The Old Tin Shed, a very different style of building to the gothic ones surrounding it. The foundations we found matched up with the footprint of the building. Image: University of Canterbury.

Despite being intended as a temporary solution, the Old Tin Shed remained standing for 40 years until 1916, when it was demolished, and the present-day North Quad was created. It was thought that the building was completely demolished, but during our excavations in the North Quad we found regularly spaced brick features that we think might have been piles from the building’s foundations.

Brick piles from the Old Tin Shed building, uncovered during excavations in the North Quad. Image: J. Hughes.

Ernest Rutherford, famous for splitting the atom and winner of the Nobel Prize for chemistry in 1908, would have undertaken experiments in the Old Tin Shed during his years of study at Canterbury College. And it’s possible that the scientific glass ware that we found may have been used by Rutherford in his experiments!
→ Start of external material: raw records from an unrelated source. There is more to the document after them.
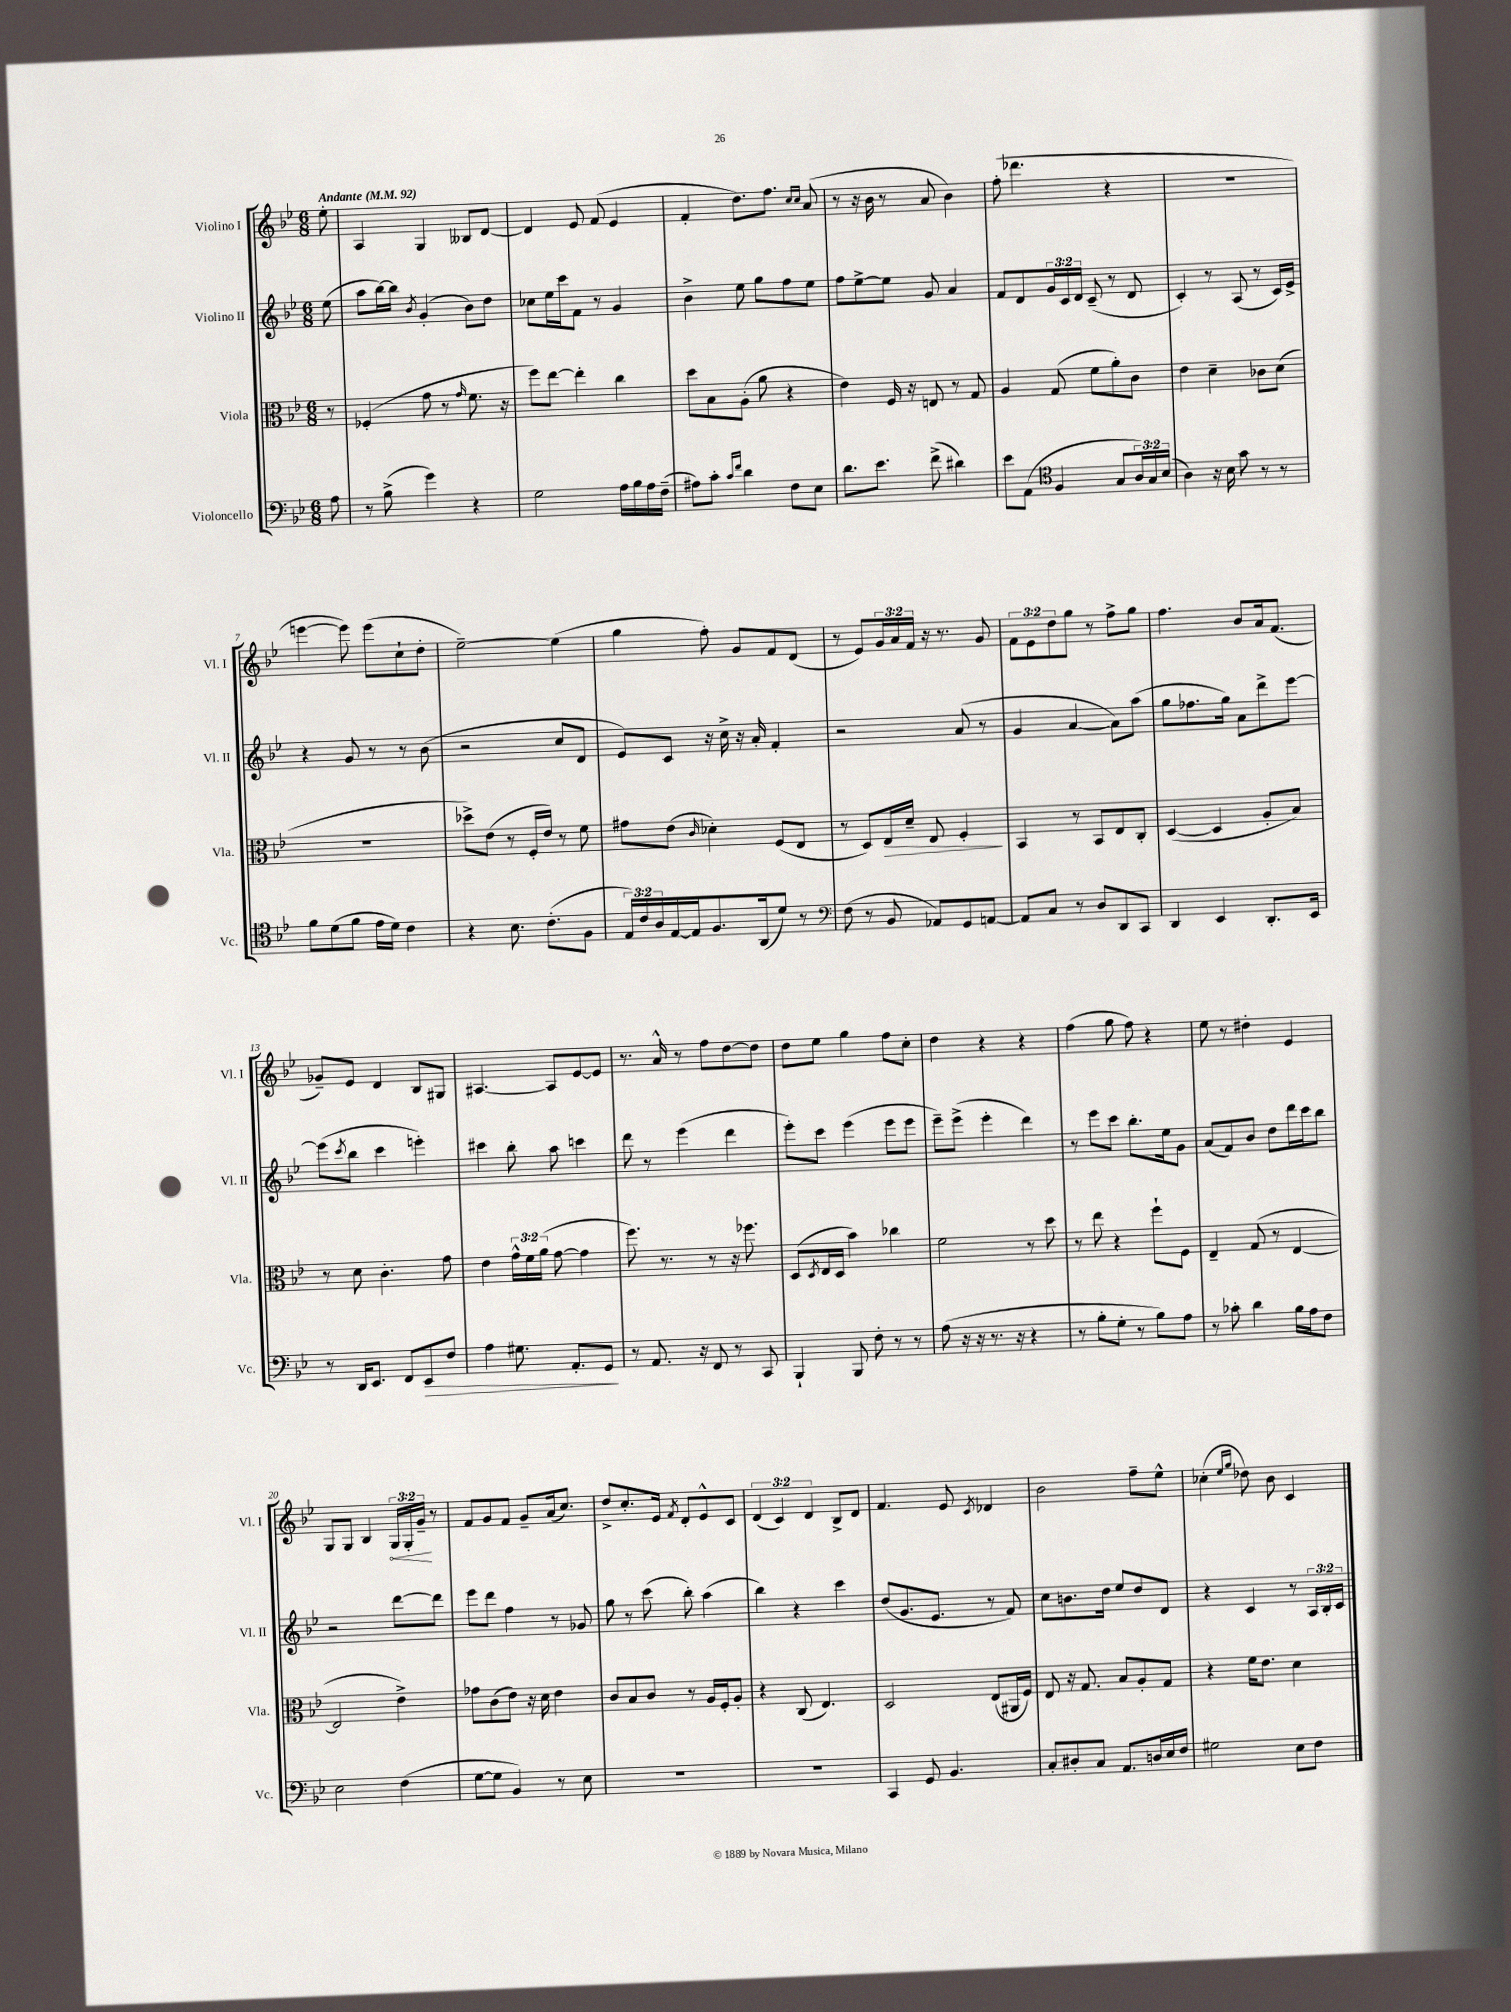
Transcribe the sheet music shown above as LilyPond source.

<<
\new StaffGroup <<
\new Staff = "s0" \with { instrumentName = "Violino I" shortInstrumentName = "Vl. I" } {
    \clef treble \key bes \major \numericTimeSignature \time 6/8 \override Staff.TupletNumber.text = #tuplet-number::calc-fraction-text \partial 8 \tempo "Andante" 4 = 92
    ees''8-. |
    a4 g4 beses8 d'8~ |
    d'4 ees'8 f'8( ees'4 |
    f'4-. d''8.) f''8. \grace { c''16 c''16 } a'8( |
    r8 r16 bes'16 r8 a'8 bes'4) |
    f''8-.( des'''4. r4 |
    R2. |
    e'''4~ e'''8) e'''8( c''8-! d''8-. |
    ees''2~--) ees''4( |
    g''4 f''8-.) g'8 f'8 d'8( |
    r8 ees'8) \tuplet 3/2 { g'16 a'16 f'16 } r16 r8. g'8 |
    \tuplet 3/2 { f'8 ees'8 d''8 } g''8 r8 f''8-> g''8 |
    f''4. bes'8 a'16 f'8.( |
    ges'8--) ees'8 d'4 bes8 gis8 |
    ais4.~ ais8 ees'8~ ees'8 |
    r8. a'16-^ r8 f''8 d''8~ d''8 |
    d''8 ees''8 g''4 f''8 c''8-. |
    d''4 r4 r4 |
    f''4( g''8 f''8) r4 |
    ees''8 r8 dis''4-. ees'4 |
    g8 g8 bes4 \tuplet 3/2 { \once \override Hairpin.circled-tip = ##t g16\< g16-. g'16--\! } r8 |
    f'8 g'8 f'8 g'8-- a'16( c''8.) |
    d''8-> c''8.-. ees'16 \acciaccatura { f'8 } d'8-. ees'8-^ c'8 |
    \tuplet 3/2 { d'4( c'4) d'4 } bes8-> d'8 |
    f'4. ees'8 \acciaccatura { c'8 } des'4 |
    bes'2 f''8-- ees''8-^ |
    ces''4-.( \grace { ees''16 g''16 } des''8) bes'8 c'4 \bar "|." |
}
\new Staff = "s1" \with { instrumentName = "Violino II" shortInstrumentName = "Vl. II" } {
    \clef treble \key bes \major \numericTimeSignature \time 6/8 \override Staff.TupletNumber.text = #tuplet-number::calc-fraction-text \partial 8
    ees''8( |
    a''8 bes''16~) bes''16 \acciaccatura { bes'8 } g'4-.( bes'8) d''8 |
    ces''8 ees''16 c'''16 f'8 r8 g'4 |
    bes'4-> ees''8 g''8 f''8 ees''8 |
    f''8 ees''8~-> ees''8 g'8 a'4 |
    f'8 d'8 \tuplet 3/2 { g'16 c'16 d'16 } c'8--( r8 d'8 |
    c'4-.) r8 a8( r8 c'16) ees'16-> |
    r4 g'8 r8 r8 bes'8( |
    r2 c''8 d'8 |
    ees'8) c'8 r16 c''16-> r16 a'16-. f'4-. |
    r2 a'8( r8 |
    g'4 a'4~ a'8) a''8( |
    g''8 fes''8. g''16) a'8 d'''8-> ees'''8~ |
    ees'''8( \acciaccatura { c'''8 } bes''8 c'''4 e'''4-.) |
    cis'''4 bes''8-. a''8 c'''4 |
    d'''8 r8 ees'''4( d'''4 |
    ees'''8-.) c'''8 ees'''4( ees'''8 ees'''8 |
    ees'''8--) ees'''8->( ees'''4-. d'''4) |
    r8 ees'''8 c'''8 bes''8.-. ees''16 g'8 |
    a'8( f'8) bes'8 d''8 d'''16 c'''16 bes''8 |
    r2 d'''8~ d'''8 |
    ees'''8 d'''8 f''4 r8 ges'8 |
    g''8 r8 c'''8( bes''8-.) a''4( |
    bes''4) r4 c'''4 |
    d''8( g'8. ees'8. r8 f'8) |
    c''8 b'8. d''16 ees''8 d''8 d'8 |
    r4 c'4 r8 \tuplet 3/2 { a16 bes16-. c'16 } \bar "|." |
}
\new Staff = "s2" \with { instrumentName = "Viola" shortInstrumentName = "Vla." } {
    \clef alto \key bes \major \numericTimeSignature \time 6/8 \override Staff.TupletNumber.text = #tuplet-number::calc-fraction-text \partial 8
    r8 |
    fes4-.( g'8 r8 \grace { g'16 } f'8. r16 |
    f''8) ees''8~ ees''4-. c''4 |
    d''8 bes8 a8-.( a'8 r4 |
    ees'4) f16 r16 e8 r8 g8 |
    a4 g8( f'8 a'8-.) c'8 |
    ees'4 d'4-- ces'8 d'8( |
    R2. |
    des''8->) ees'8( r8 f16-. ees'16) r8 f'8 |
    gis'8 ees'8( \grace { c'16 } des'4-.) f8( ees8 |
    r8 d8) ees16\> d'16-- ees8 f4-.\! |
    bes,4 r8 bes,8 ees8 c8-. |
    d4~( d4 a8-. bes8) |
    r8 d'8 c'4.-. g'8 |
    ees'4 \tuplet 3/2 { g'16-^ f'16 a'16( } g'8~ g'4 |
    f''8.) r8. r8 r16 fes''8. |
    d8( \acciaccatura { d8 } ees16 d16 bes'4) ces''4 |
    f'2 r8 d''8 |
    r8 ees''8 r4 f''8-! f8 |
    ees4-- g8( r8 ees4~ |
    ees2 ees'4->) |
    ges'8 c'8( ees'8) r16 d'16 ees'4 |
    c'8 bes8 c'8 r8 a16 f16-. a8-. |
    r4 c8( ees4.) |
    d2 ees8( ais,16 f16) |
    ees8 r16 g8. bes8 a8-. g8 |
    r4 f'16 ees'8. d'4 \bar "|." |
}
\new Staff = "s3" \with { instrumentName = "Violoncello" shortInstrumentName = "Vc." } {
    \clef bass \key bes \major \numericTimeSignature \time 6/8 \override Staff.TupletNumber.text = #tuplet-number::calc-fraction-text \partial 8
    a8 |
    r8 bes8->( g'4) r4 |
    g2 a16 bes16 a16 f16--( |
    ais8) c'8-. \grace { c'16 f'16 } d'4 f8 ees8 |
    d'8. ees'8. f'8->( dis'4) |
    ees'8 a,8( \clef tenor f4 g8 \tuplet 3/2 { a16) g16 bes16( } |
    a4) r16 bes16 g'8 r8 r8 |
    f'8 d'8( f'8 ees'16 d'16) c'4 |
    r4 bes8. c'8.-.( f8 |
    \tuplet 3/2 { ees16) c'16 a16 } ees16~ ees16 f8. a,16( d'8) r8 |
    \clef bass f8( r8 bes,8 aes,8) g,8 a,8~ |
    a,8 c8 r8 d8 d,8 c,8 |
    d,4 ees,4 d,8.-. ees,16 |
    r8 d,16 ees,8. f,8 ees,8\> f8 |
    a4 gis8. a,8.-. g,8\! |
    r8 a,8. r16 f,8 r8 c,8 |
    bes,,4-! bes,,8 f8-. r8 r8 |
    a8( r16 r16 r8. r16 r4 |
    r8 bes8-. g8-. r8 bes8) a8 |
    r8 ces'8-. d'4 bes16 a16 f8 |
    ees2 f4( |
    g8~ g8 bes,4) r8 ees8 |
    R2. |
    R2. |
    c,4 g,8 bes,4. |
    c8-. dis8-. c8 a,8. d16 ees16 f16 |
    gis2 ees8 f8 \bar "|." |
}
>>
>>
A small selection of the many fragments of science glass found in the feature. All up we recovered 167 fragments of scientific glass ware from the feature, representing over 100 test tubes, beakers and ampoules. We’ve chosen not to clean the scientific glass ware so that residue analysis remains a possibility for future research on the assemblage. Image: Clara Watson.

.Thanks to The Arts Centre for collaborating with us to produce this exhibition, and to Christchurch City Council for providing funding. As archaeologists we spend most of our time uncovering stories from the past, so it’s great to have opportunities like Heritage Festival to share them with the general public.